First we load the data from the activity.csv. We use dplyr library for easier manipulation with the data. The dates are handled with the lubridate library.
library(dplyr)
##
## Attaching package: 'dplyr'
## The following objects are masked from 'package:stats':
##
## filter, lag
## The following objects are masked from 'package:base':
##
## intersect, setdiff, setequal, union
library(lubridate)
##
## Attaching package: 'lubridate'
## The following objects are masked from 'package:base':
##
## date, intersect, setdiff, union
activity <- read.csv("/Users/arunasingh/Downloads/Projects/R Projects/activity.csv", header = TRUE, sep = ",", na.strings = "NA")

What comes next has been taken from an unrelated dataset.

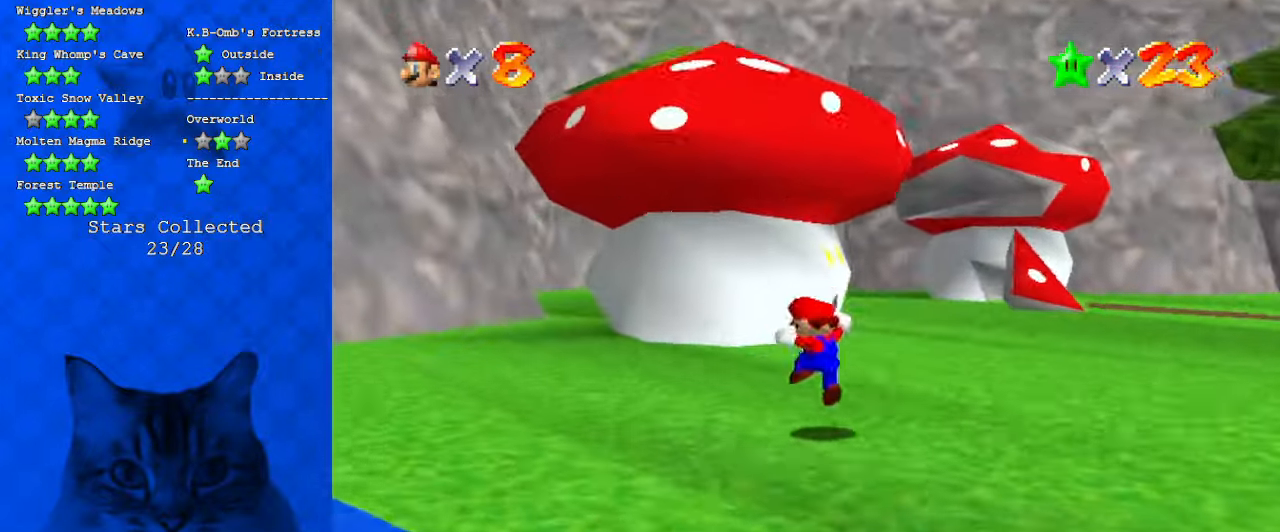
{"keys": ["right", "up"], "events": [[133, "ctrl", "down"], [200, "a", "down"], [300, "ctrl", "up"], [333, "right", "down"], [333, "shift", "up"], [366, "a", "up"]]}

First, we calculate total number of steps taken each day; we omit the incomplete cases, i.e., when the number of steps is not reported (missing in the data).
activity_steps <- subset(activity, complete.cases(activity)) %>%
group_by(date) %>% summarise(total= sum(steps))
## `summarise()` ungrouping output (override with `.groups` argument)
Next, we make a histogram of the total number of steps in order to see its variance and distribution.
hist(activity_steps$total, breaks = 10, main = "Histogram of total number of steps taken each day", xlab = "Total number of steps per day")
Finally, we compute mean and median values of the total number of steps.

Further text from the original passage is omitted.